Search papers, labs, and topics across Lattice.
This paper introduces a two-stage framework, TOPPing+VACAI-Bowl, to improve language generalization for unseen low-resource varieties by explicitly modeling both variety-specific and variety-invariant features. TOPPing is a source-selection method tailored for low-resource varieties, while VACAI-Bowl is a lightweight architecture that uses adversarial training to disentangle variety-specific and invariant attributes. Experiments on dependency parsing across 10 low-resource varieties demonstrate a 54.62% average improvement, suggesting the framework's effectiveness in capturing crucial linguistic cues for generalization.
Dissimilarity, not just similarity, unlocks better language generalization for low-resource varieties.
Low-resource language varieties used by specific groups remain neglected in the development of Multilingual Language Models. A great deal of cross-lingual research focuses on inter-lingual language transfer which strives to align allied varieties and minimize differences between them. However, for low-resource varieties, linguistic dissimilarity is also an important cue allowing generalization to unseen varieties. Unlike prior approaches, we propose a two-stage Language Generalization framework that focuses on capturing variety-specific cues while also exploiting rich overlap offered by high-resource source variety. First, we propose TOPPing, a source-selection method specifically designed for low-resource varieties.
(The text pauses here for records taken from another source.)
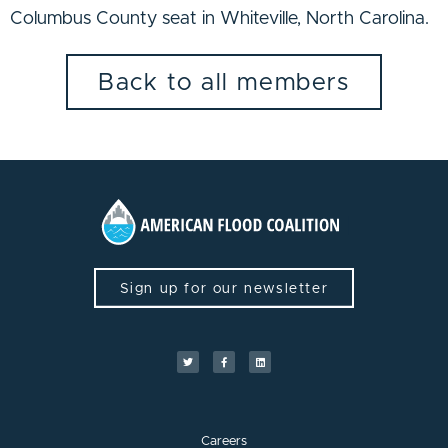
Columbus County seat in Whiteville, North Carolina.
Back to all members
Sign up for our newsletter
Careers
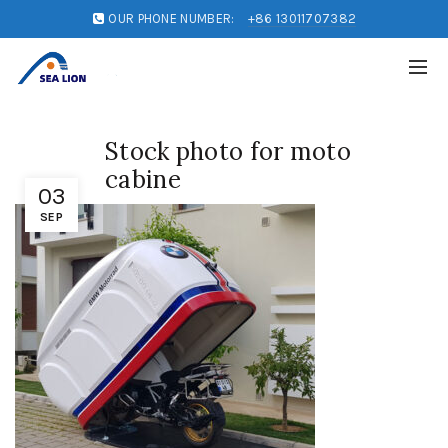
OUR PHONE NUMBER:
+86 13011707382
Stock photo for moto
cabine
03
SEP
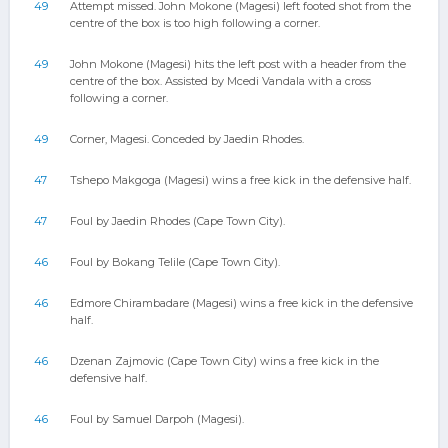
49
Attempt missed. John Mokone (Magesi) left footed shot from the
centre of the box is too high following a corner.
49
John Mokone (Magesi) hits the left post with a header from the
centre of the box. Assisted by Mcedi Vandala with a cross
following a corner.
49
Corner, Magesi. Conceded by Jaedin Rhodes.
47
Tshepo Makgoga (Magesi) wins a free kick in the defensive half.
47
Foul by Jaedin Rhodes (Cape Town City).
46
Foul by Bokang Telile (Cape Town City).
46
Edmore Chirambadare (Magesi) wins a free kick in the defensive
half.
46
Dzenan Zajmovic (Cape Town City) wins a free kick in the
defensive half.
46
Foul by Samuel Darpoh (Magesi).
Second, we suggest a lightweight VACAI-Bowl architecture that learns variety-specific attributes with one branch while a parallel branch captures variety-invariant attributes using adversarial training. We evaluate our framework on structural prediction tasks, which are among the few tasks available, as proxy for performance on other downstream tasks. Using VACAI-Bowl with TOPPing yields an average 54.62% improvement in the dependency parsing task, which serves as a proxy for performance on other downstream tasks across 10 low-resource varieties.